TASK DESCRIPTION =
Please continue the forum discussion below about SFQ, cake and fq_codel queue management, picking up after its final sentence and ignoring the lines that come after it.

(EXCERPT PROVIDED Opens)

This one actually has 3 parallel queues with different priorities and steers packets into these based on DSCP values (too lazy to look up which by default)

Generally seems to be much less computationally demanding than cake... if you capture that in the overhead row, maybe set this to moderate or even low and set cake to High?

as typical use case maybe add "home network wan interface"...

1 Like

I created it.

great summaries. The author of sfq was involved in fq_codel's development. By default SFQ has a short (128 packet) tail drop queue, which works pretty well up until you start cracking 100mbit, and as best as I recall, about 200mbit and 20ms rtt it started falling apart. SFQ is pretty ideal below 4mbit. If you add more depth to support higher bandwidths you get into a situation where with two flows, you have a huge queue, or with dozens, one that is too short, which is why an AQM was also needed.

(EXCERPT PROVIDED Closes)
(DATASET EXTRACT Opens)

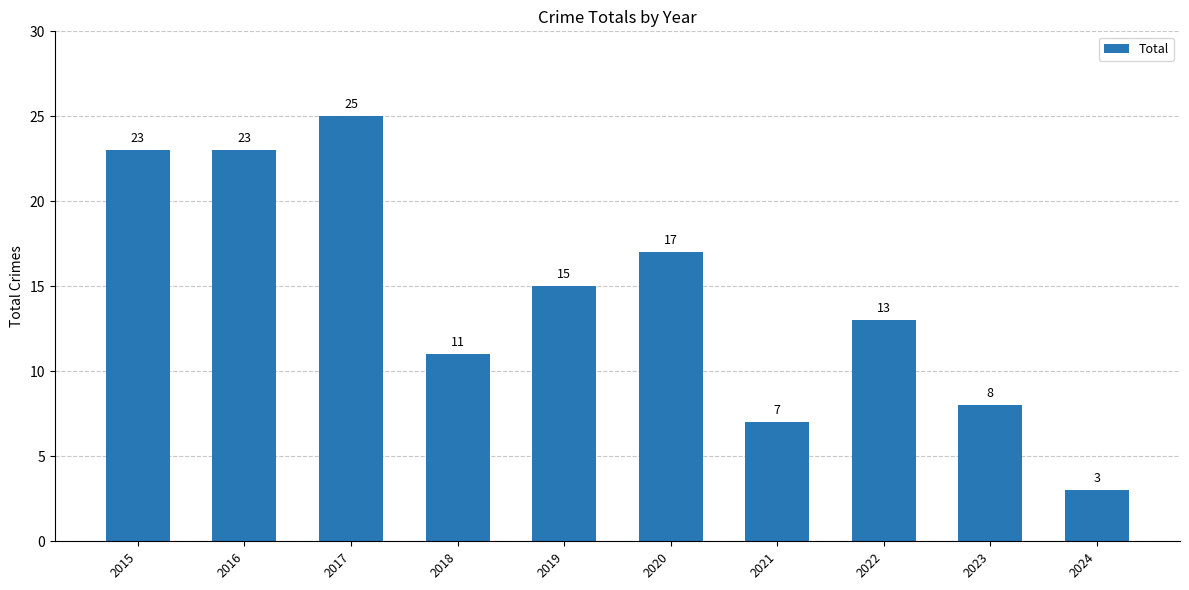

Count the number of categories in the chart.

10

(DATASET EXTRACT Closes)

EXERCISE OUTPUT =
SFQRED was my pride and joy and was the first successful combination of a FQ system and an AQM... It was marvelous! wonderful! world-shaking! for about 2 months before codel came out. I still wish I'd written a paper on it. We also added drop head to sfq but it proved unstable and could starve, fixed by fq_codel's once' around the empty flows approach to garuntee service to fatter flows.

fq_codel is a derivative of DRR (byte based) rather than SFQ (packet based), because in general it seems to be more fair, and "SQF" was patented. By default it scales from 4mbit to 40Gbit without tuning, although openwrt is trimming it down to 4MB where in an age of 2.5 and 10gbit it should be at least double that. (for x86 platforms its set to 32MB)

To this day I do not understand how hfsc works and haver never seen a benchmark on it that made a measurable difference vs htb. I long for someone to prove to me why hfsc feels better to some.

HTB and CAKE are easier to reason about. HFSC was also very crashy, which is why we dropped it from SQM back in 2015, although that bug was fixed a few years later.

Anyone who says SFQ is better than fq_codel is not measuring the right things. Most people don't try to measure rtt-fairness, for example, when you have one high rtt flow vs one short one, where the fq and aqm interact. There are others like page load time, interactions with voip and videoconferencing traffic, worth testing when trialing a new qdisc - especially emulating real rtts! At short rtts everything looks ok....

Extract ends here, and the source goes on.